Rappelons qu’en 2019, 25,9 % des effectifs universitaires du Québec étaient inscrits dans les trois universités de langue anglaise. En 2017, ces mêmes universités allaient chercher 29,9 % des revenus globaux de toute source au Québec. Elles touchaient aussi 20,8 % des revenus du Québec (fonds de fonctionnement, fonds de recherche et fonds d’immobilisation confondus). En moyenne, durant cette période, le poids démographique des anglophones au Québec s’est maintenu autour de 8,2 % (selon la langue maternelle).

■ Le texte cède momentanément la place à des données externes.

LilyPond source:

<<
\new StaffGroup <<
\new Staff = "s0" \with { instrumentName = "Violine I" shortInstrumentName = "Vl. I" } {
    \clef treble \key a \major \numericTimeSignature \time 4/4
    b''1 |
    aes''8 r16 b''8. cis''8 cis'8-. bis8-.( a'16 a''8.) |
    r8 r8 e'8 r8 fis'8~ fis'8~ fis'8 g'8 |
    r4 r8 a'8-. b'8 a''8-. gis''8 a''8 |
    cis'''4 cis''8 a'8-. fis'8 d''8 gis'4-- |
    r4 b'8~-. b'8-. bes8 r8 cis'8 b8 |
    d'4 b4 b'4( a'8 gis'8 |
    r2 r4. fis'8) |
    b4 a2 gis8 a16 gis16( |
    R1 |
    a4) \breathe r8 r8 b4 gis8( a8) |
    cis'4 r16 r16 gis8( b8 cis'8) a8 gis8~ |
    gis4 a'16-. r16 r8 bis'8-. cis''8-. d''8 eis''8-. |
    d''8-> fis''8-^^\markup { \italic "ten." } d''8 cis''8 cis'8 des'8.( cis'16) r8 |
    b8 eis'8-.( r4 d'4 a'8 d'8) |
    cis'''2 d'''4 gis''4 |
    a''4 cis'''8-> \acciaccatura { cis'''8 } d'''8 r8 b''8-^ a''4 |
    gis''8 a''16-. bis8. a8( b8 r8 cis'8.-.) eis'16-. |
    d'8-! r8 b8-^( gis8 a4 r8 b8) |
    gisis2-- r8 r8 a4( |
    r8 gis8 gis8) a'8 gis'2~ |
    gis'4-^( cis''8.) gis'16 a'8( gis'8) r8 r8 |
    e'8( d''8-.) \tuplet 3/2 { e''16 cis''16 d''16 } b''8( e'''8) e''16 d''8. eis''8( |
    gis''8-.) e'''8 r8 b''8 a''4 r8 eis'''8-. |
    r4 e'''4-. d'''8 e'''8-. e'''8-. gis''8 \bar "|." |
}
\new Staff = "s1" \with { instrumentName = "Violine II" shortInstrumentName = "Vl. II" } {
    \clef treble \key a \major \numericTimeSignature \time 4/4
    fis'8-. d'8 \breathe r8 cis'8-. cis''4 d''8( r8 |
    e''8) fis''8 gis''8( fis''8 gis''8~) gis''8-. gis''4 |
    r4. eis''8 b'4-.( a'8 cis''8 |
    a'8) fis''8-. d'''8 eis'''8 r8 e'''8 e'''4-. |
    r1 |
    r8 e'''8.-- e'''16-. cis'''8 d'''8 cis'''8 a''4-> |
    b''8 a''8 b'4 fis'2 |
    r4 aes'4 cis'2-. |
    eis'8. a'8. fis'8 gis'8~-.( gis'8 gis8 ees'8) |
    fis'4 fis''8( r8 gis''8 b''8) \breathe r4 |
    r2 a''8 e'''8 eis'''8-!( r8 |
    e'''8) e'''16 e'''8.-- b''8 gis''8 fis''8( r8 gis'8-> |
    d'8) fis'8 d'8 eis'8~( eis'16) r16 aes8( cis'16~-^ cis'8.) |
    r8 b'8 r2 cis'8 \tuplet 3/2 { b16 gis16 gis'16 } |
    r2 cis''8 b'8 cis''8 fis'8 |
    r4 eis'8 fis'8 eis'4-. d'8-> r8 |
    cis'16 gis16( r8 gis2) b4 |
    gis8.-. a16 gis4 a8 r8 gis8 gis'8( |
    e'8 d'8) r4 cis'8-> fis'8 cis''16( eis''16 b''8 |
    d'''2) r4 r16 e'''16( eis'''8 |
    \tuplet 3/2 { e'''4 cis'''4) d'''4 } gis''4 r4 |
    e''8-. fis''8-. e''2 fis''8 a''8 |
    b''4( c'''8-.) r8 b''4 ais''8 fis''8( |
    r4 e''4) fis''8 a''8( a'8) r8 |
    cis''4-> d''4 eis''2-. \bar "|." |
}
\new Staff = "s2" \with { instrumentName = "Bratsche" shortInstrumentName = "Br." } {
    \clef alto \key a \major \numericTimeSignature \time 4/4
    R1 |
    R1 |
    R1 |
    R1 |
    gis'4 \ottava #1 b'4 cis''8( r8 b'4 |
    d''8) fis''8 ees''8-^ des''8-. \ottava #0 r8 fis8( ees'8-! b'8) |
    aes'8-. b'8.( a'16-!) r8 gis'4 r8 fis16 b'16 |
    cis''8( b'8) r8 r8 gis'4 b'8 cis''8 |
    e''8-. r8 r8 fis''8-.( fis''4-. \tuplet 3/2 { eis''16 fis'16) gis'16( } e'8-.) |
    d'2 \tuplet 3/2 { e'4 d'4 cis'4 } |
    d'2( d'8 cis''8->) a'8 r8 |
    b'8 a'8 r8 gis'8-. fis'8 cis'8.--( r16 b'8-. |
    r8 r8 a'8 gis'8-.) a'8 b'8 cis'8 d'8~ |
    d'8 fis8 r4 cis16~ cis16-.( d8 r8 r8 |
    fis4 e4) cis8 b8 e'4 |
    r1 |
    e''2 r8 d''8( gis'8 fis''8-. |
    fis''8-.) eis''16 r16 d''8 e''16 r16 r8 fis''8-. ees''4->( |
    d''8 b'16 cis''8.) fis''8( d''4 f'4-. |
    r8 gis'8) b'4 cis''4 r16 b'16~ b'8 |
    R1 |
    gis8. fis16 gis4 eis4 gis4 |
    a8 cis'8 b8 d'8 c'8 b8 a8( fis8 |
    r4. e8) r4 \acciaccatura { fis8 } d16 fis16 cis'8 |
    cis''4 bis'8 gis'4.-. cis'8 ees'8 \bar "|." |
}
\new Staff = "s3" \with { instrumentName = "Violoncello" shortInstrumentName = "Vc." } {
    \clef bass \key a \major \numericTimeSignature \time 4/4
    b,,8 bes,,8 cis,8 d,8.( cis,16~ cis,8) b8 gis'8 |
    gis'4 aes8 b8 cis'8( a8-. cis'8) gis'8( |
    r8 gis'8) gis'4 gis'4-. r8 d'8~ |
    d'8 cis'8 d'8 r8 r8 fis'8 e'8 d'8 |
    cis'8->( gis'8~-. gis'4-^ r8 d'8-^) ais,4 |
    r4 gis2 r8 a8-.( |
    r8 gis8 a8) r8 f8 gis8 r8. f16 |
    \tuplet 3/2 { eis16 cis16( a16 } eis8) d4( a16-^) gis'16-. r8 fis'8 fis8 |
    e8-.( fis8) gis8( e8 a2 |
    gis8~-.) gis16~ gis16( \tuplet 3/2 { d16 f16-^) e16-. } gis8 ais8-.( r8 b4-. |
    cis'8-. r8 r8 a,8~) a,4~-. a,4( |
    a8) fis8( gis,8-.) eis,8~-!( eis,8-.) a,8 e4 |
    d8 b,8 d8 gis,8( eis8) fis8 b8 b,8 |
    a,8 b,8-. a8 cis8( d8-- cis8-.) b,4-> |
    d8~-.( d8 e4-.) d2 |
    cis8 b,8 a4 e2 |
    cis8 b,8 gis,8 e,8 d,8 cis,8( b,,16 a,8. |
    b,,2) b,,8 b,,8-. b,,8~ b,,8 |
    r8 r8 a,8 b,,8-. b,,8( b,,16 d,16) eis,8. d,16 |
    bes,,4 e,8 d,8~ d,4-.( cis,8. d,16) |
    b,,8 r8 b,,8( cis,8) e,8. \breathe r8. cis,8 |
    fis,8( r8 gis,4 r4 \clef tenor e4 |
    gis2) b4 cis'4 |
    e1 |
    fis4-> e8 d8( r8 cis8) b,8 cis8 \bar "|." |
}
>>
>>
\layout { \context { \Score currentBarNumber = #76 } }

Finalement, les Rouges du gouvernement qui prétendent défendre la rigueur budgétaire devraient prendre acte de l’ampleur notre dette collective. S’ils tiennent absolument à se départir de cet actif, ils devraient profiter de la surchauffe immobilière pour le vendre au plus offrant. Pas de cadeau à faire à la forteresse McGill, alors que les francophones hors Québec se meurent³!


* * *


¹ Serait-ce lié au fait que certains activistes décoloniaux (financés par les contribuables) considèrent que la Charte de la langue française relève du racisme systémique?


² Précisons que la loi 101 n’interdit pas aux francophones et aux allophones d’envoyer leurs enfants à l’école primaire ou secondaire anglaise. Il existe d’ailleurs des établissements ciblant cette clientèle au Québec. Mais ils ne reçoivent aucun denier public et les frais de scolarité y sont donc élevés. Il est tout à fait normal que les contribuables québécois ne financent pas leur propre ethnocide.


³ Le Manitoba était majoritairement francophone au moment où il devint une province (1870). En 2017, le français, parlé à la maison par un gros 3,3% de la population, était la 4e langue en importance, après l’anglais, le tagalog et l’allemand!